City of Ottawa tables 1.9-per-cent tax increase in budget

Ottawa Mayor Jim Watson promised neither deep cuts to programs and services, nor a pre-election "spending spree" as the city tabled the draft 2014 operating and capital budgets on Wednesday.

2014 to see lowest tax increase since Mayor Jim Watson took office

The city approved a 1.91-per-cent tax rate increase for the next year. 2:07

Ottawa Mayor Jim Watson promised neither deep cuts to programs and services, nor a pre-election "spending spree" as the city tabled the draft 2014 operating and capital budgets on Wednesday.

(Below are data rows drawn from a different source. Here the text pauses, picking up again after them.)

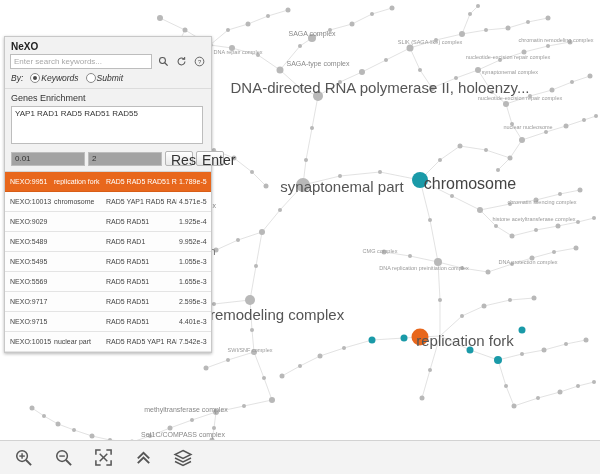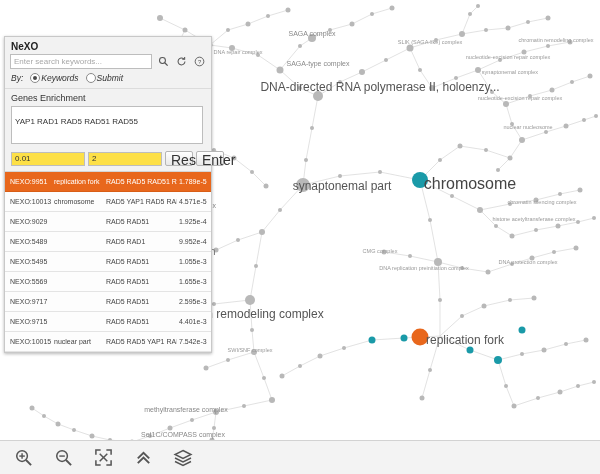--- a/index.html
+++ b/index.html
@@ -38,7 +38,7 @@
     pointer-events: none;
   }
   .net-label.big {
-    font-size: 12px;
+    font-size: 15px;
     color: #555555;
   }
   .net-label.huge {

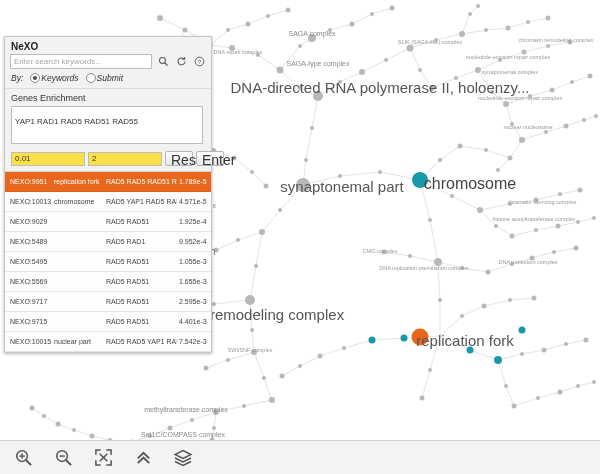--- a/index.html
+++ b/index.html
@@ -148,7 +148,7 @@
     background: #ffffff;
     font-size: 8px;
     color: #333;
-    padding: 10px 3px;
+    padding: 2px 3px;
     box-sizing: border-box;
     resize: none;
     font-family: "Liberation Sans", sans-serif;

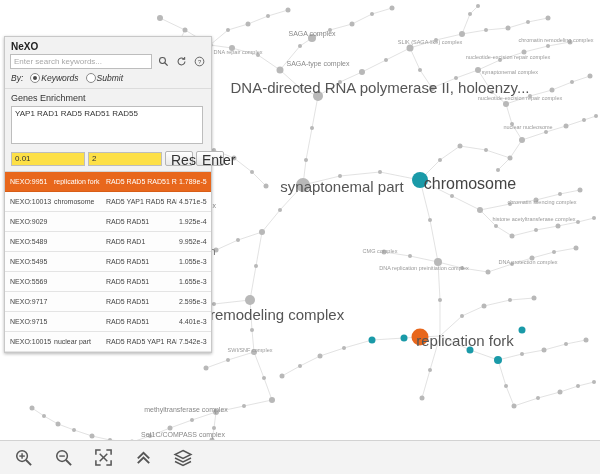--- a/index.html
+++ b/index.html
@@ -162,7 +162,7 @@
   .param-input {
     height: 14px;
     border: 1px solid #bdbdbd;
-    background: #fde047;
+    background: #a3a3a3;
     font-size: 8px;
     color: #333;
     padding: 0 3px;

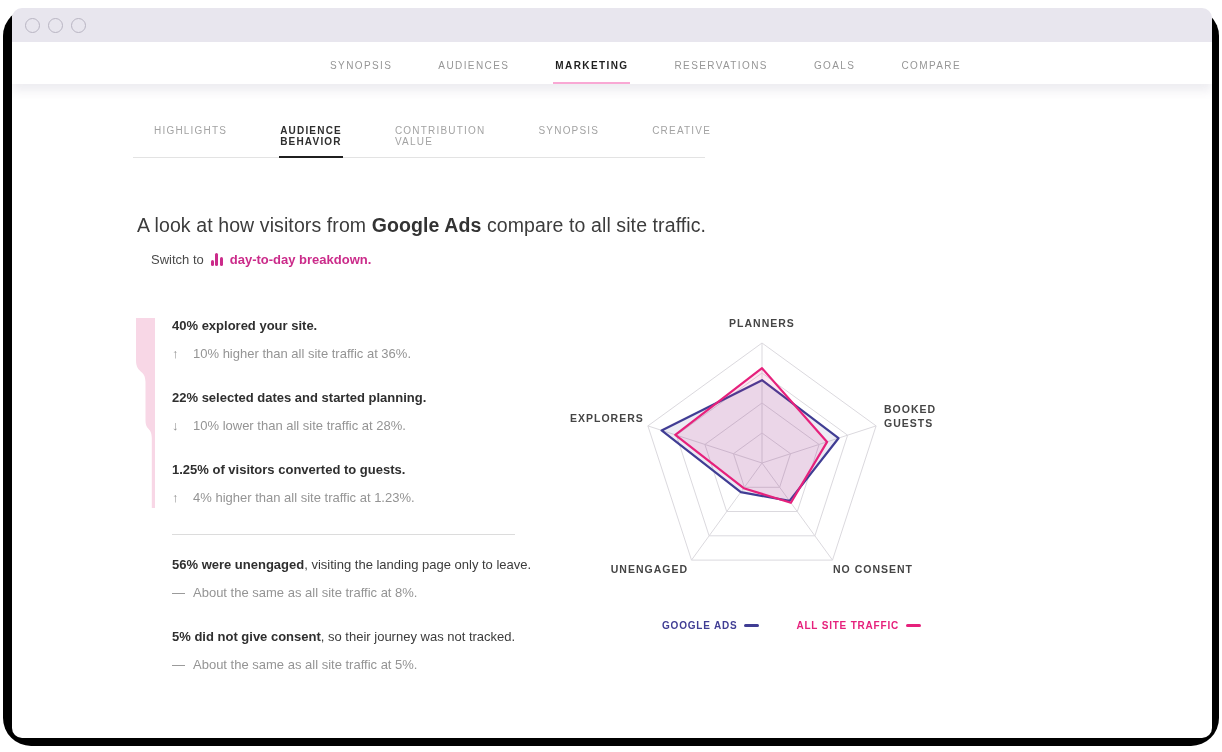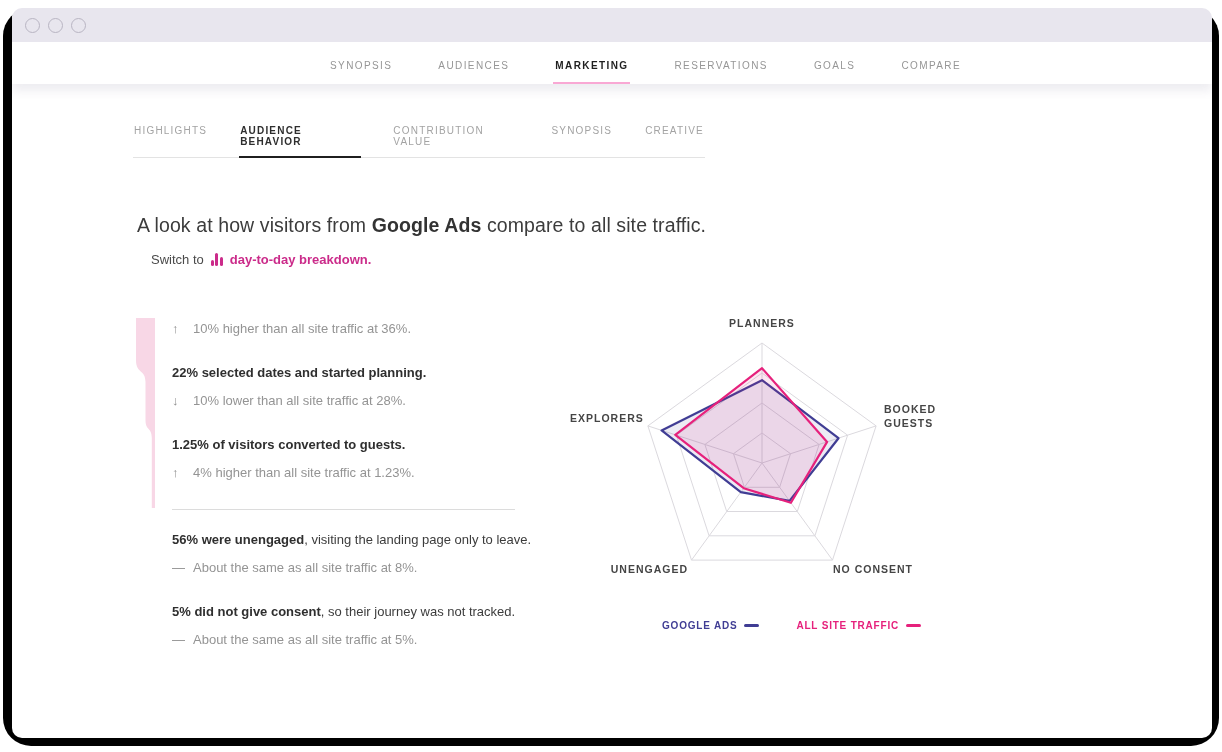--- a/index.html
+++ b/index.html
@@ -23,7 +23,7 @@
 
   
   .subnav { position:absolute; left:121px; top:113px; display:flex; gap:31px; border-bottom:1px solid #e3e3e3; width:572px; z-index:2; }
-  .subnav-item { font-size:10px; letter-spacing:1.2px; color:#a3a3a3; cursor:pointer; padding:4px 1px 9px; }
+  .subnav-item { font-size:10px; letter-spacing:1.2px; color:#a3a3a3; cursor:pointer; padding:4px 1px 9px;margin-left:20px; }
   .subnav-item.active { color:#2e2e2e; font-weight:bold; border-bottom:2px solid #1f1f1f; margin-bottom:-1px; }
 
   

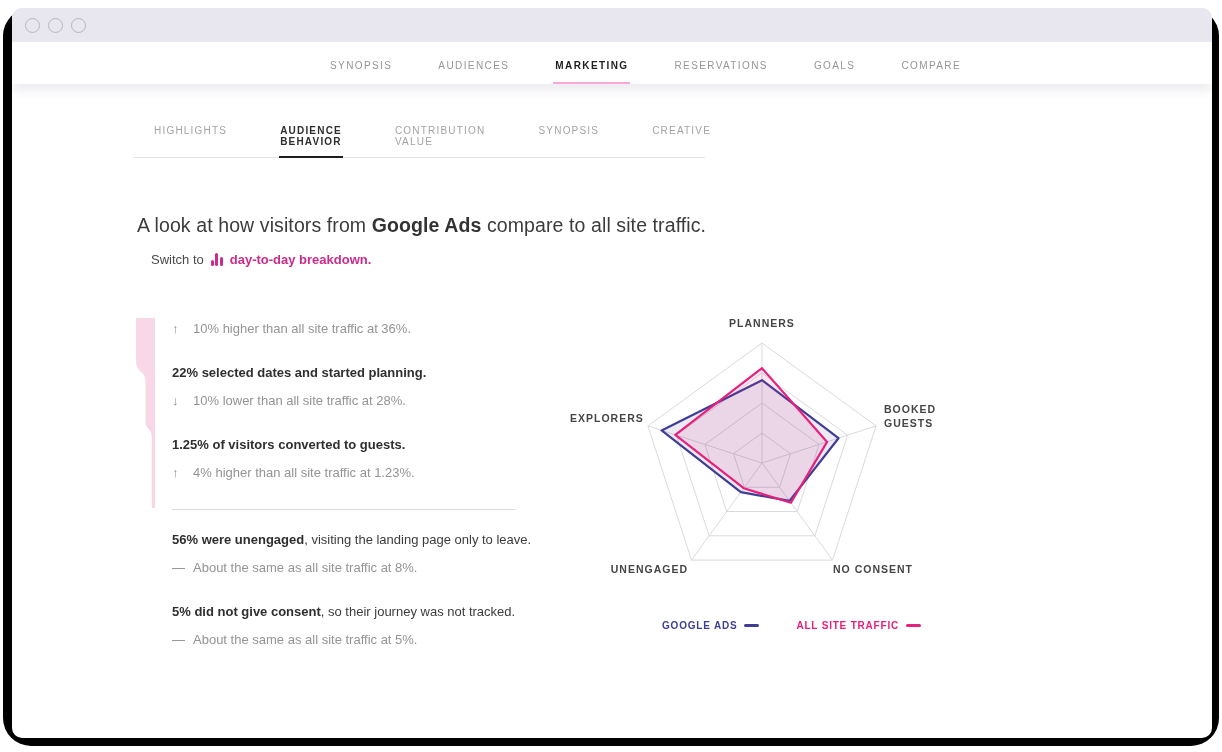--- a/index.html
+++ b/index.html
@@ -111,6 +111,7 @@
 
     <div class="stats">
       <div>
+        <div class="stat-title"><span class="tb">40% explored your site.</span><span class="tr"></span></div>
         <div class="stat-detail">
             <span class="trend">↑</span>
             <span>10% higher than all site traffic at 36%.</span>

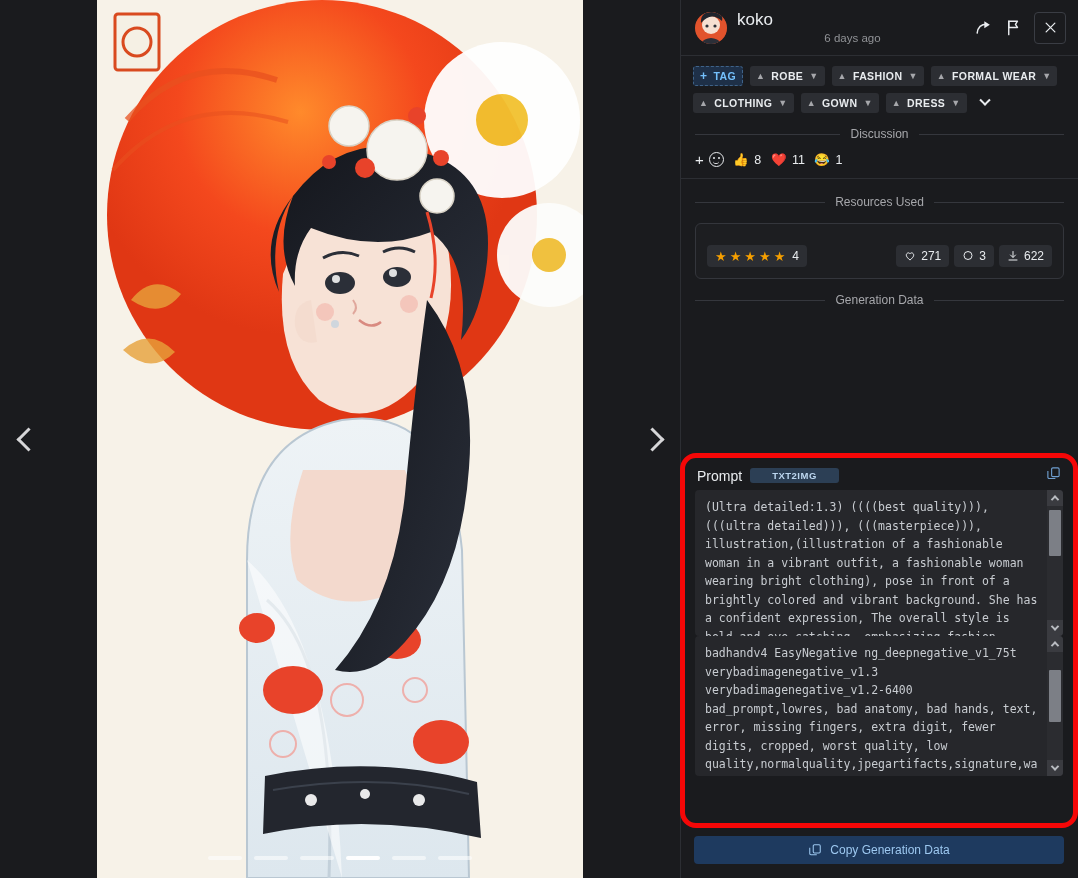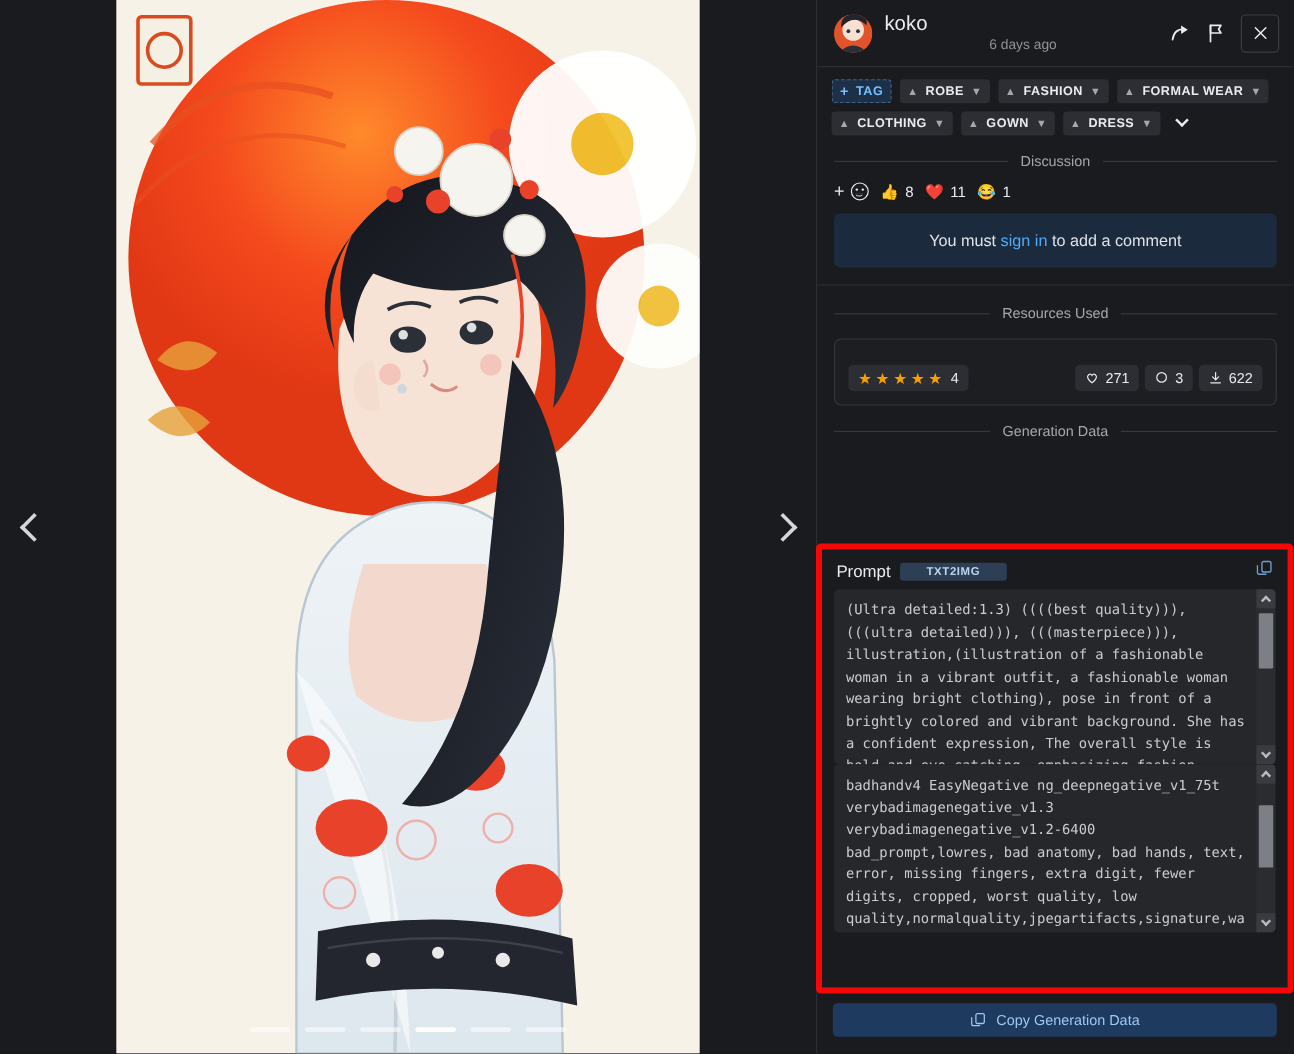--- a/index.html
+++ b/index.html
@@ -451,9 +451,6 @@
       </div>
     </div>
 
-    <div class="signin">
-      <span>You must </span><a>sign in</a><span> to add a comment</span>
-    </div>
 
     <div class="sectionsep"></div>
 

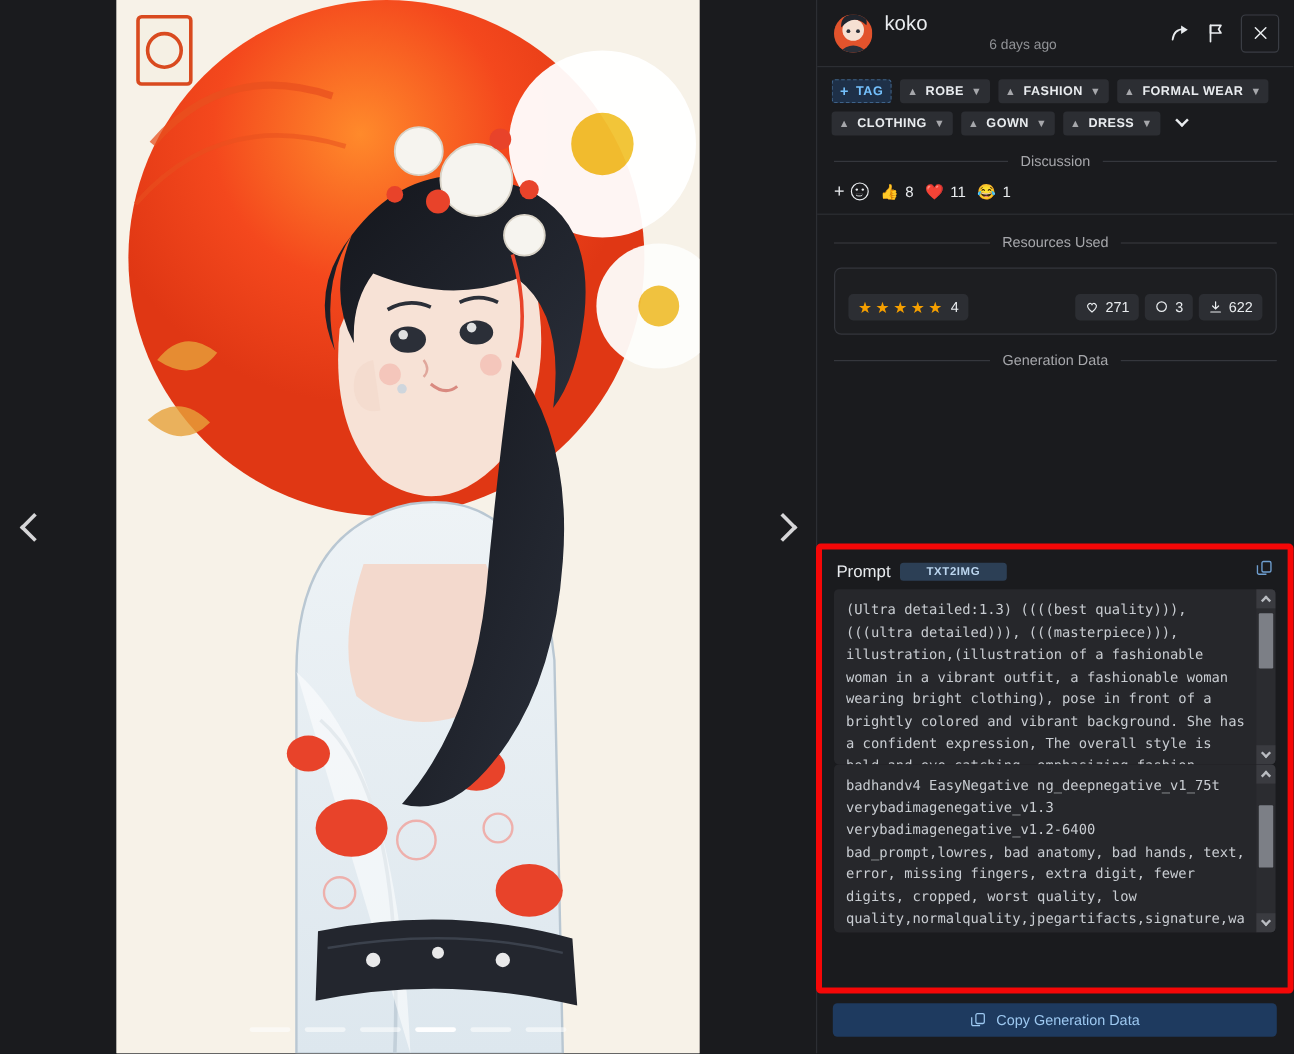--- a/index.html
+++ b/index.html
@@ -177,7 +177,7 @@
   .genbox {
     position: absolute; left: 680px; top: 453px;
     width: 398px; height: 375px;
-    border: 5px solid #f50707; border-radius: 4px;
+    border: 5px solid #f50707; border-radius: 16px;
     background: #1a1b1e;
     z-index: 20; overflow: hidden;
     display: flex; flex-direction: column;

"What I've always tried to do in the budget is make sure that we respect the wishes of council, but they understand that we have limitations,” Watson said Tuesday.

"There's not a bottomless pit of money. There's certainly projects that will go into wards, but there's nothing out of the norm that we haven't seen in the last couple of years," he said.

"There's not going to be a massive spending spree because it's an election year. That's not the way I operate, and the city can't afford to operate that way."

Staff keeps tax increase under 2 per cent

City council directed staff to draft a budget with a tax increase under two per cent, which they did at 1.9 per cent.

That means next year's hike is the lowest since Watson took office with a promise to hold the line at 2.5 per cent. At the same time, the city is tackling major infrastructure projects such as the light rail transit system and "Ottawa on the Move," transportation projects and also freezing recreation user fees.

"We want to make sure that we don't go through a slash and burn exercise,” said Watson. "We want to invest in important infrastructure and social programs so that we ensure that we remain a liveable, positive quality of life city."

Transit users also saw a 1.9-per-cent fare increase.

Meanwhile the city continues to borrow to pay for a series of massive infrastructure projects. A recent $150-million debt issue pushes the city's total debt burden to $1.65-billion. But Watson insists that's an amount the city can manage, and falls within borrowing limits set for municipalities under the Municipal Act.

"This is a budget that's going to live well within the boundaries set by the province, and our own city council-imposed boundaries in terms of how much debt we can issue. We know that a number of large projects such as light rail, Ottawa on the Move and Lansdowne do require dollars that have to be borrowed, because it's not fair for the current generation of taxpayers to pay the full freight on projects that future taxpayers will benefit from."